Il risultato è folgorante: senza dilungarsi inutilmente, Watchmen è un gioiello della serialità HBO, capace di equilibrare al meglio ogni spinta linguistica di quel momento cruciale del formato e di rilanciare, attraverso lo sguardo di Damon Lindelof, la palla al centro del campo supereroistico. Dopo Watchmen, nonostante i numeri quasi ridicoli per il genere (parliamo di picchi di neanche un milione di spettatori alla messa in onda), tutti i franchise si sono trovati a riflettere (nella piena ambivalenza del termine) sulle conseguenze di un titolo che nuovamente ha aperto ferite volutamente non viste nel tessuto rappresentativo.

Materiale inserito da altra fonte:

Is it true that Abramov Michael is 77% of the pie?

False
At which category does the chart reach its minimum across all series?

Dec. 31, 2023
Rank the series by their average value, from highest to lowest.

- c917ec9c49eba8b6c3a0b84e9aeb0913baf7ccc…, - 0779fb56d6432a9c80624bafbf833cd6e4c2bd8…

In Marvel, sempre più compatta, nonostante il significativo calo del gradimento e della tenuta dei prodotti, si è assistito a barlumi di allineamento discorsivo folgoranti: The Falcon & the Winter Soldier è figlia diretta dello Watchmen di Lindelof, col coraggio di macchiare di sangue lo scudo virginale di Capitan America. La DC – sotto il cui tetto, per altro, abita la proprietà intellettuale di Moore e Gibbons – si è irrimediabilmente frammentata in un mosaico irricucibile – non me ne voglia James Gunn – di schegge eterogenee e imprevedibili. Mentre sulle piattaforme il formato ha sovrastato il narrativo, con prodotti autoalimentanti, microfranchise che sono nicchie entusiasmanti unicamente per chi le abita e che dello schiaffo di Lindelof hanno colto pressoché unicamente il rossore lasciato dal colpo.

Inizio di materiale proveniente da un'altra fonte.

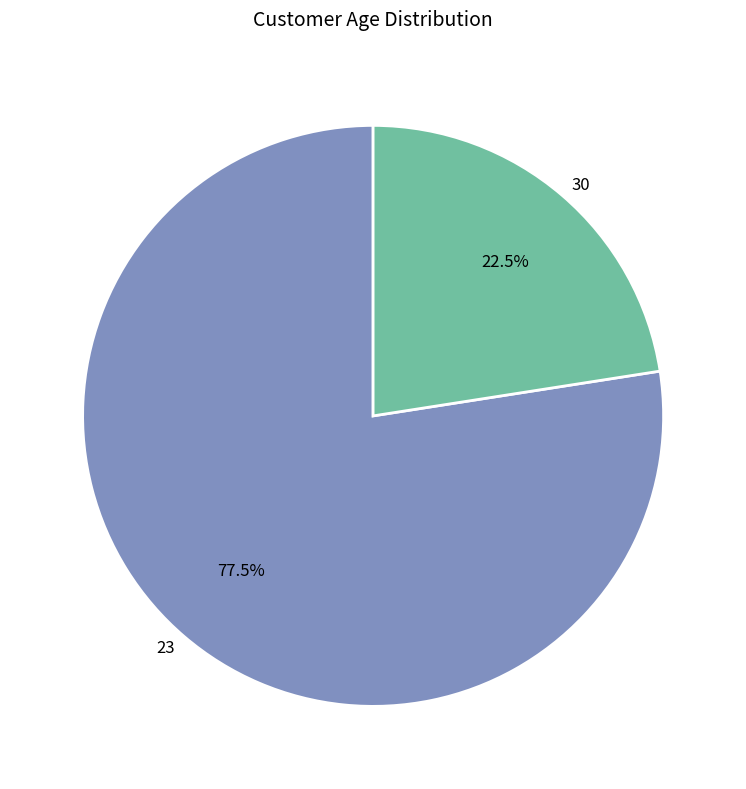

Rank the categories by value from lowest to highest.

30, 23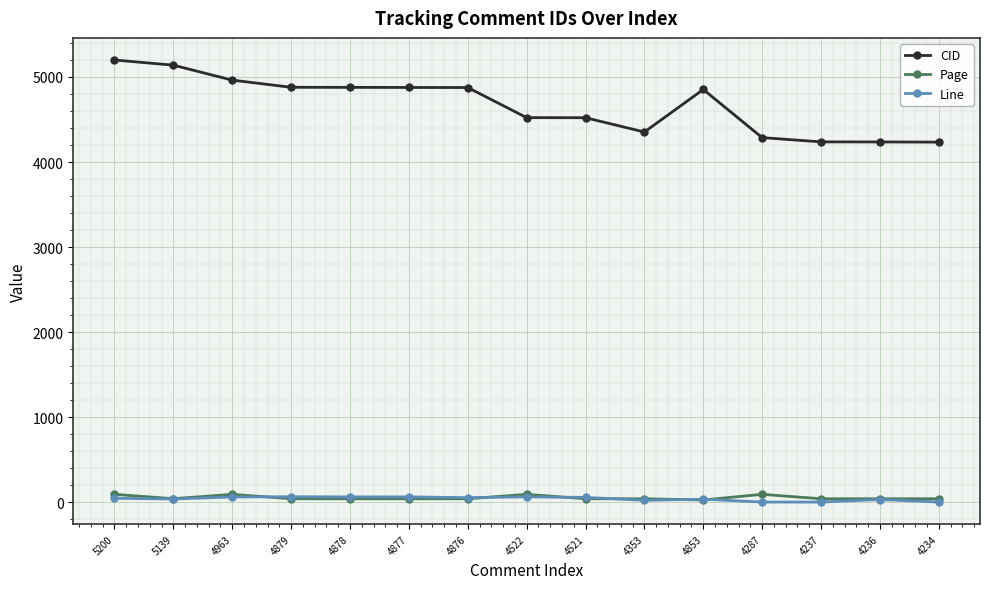

Which series has the largest total across all categories?

CID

È difficile guardare The Boys, Invincible o la sfortunatamente evaporata Guardians of Justice (forse il figlio più coerente di Watchmen) senza vederci tracce della dichiarazione audiovisiva di Damon Lindelof fatta attraverso la solidità di un prodotto HBO tra i più limpidi e invidiabilmente lucidi delle ultime stagioni televisive, che non rinuncia a muovere tra sperimentazione narrativa e crudeltà rappresentativa, mettendo l’accento su un dubbio, aprendo lo squarcio di una crisi, senza pretendere alcun cambiamento, in quella sottile differenza che sta tra rivoluzione e rivelazione.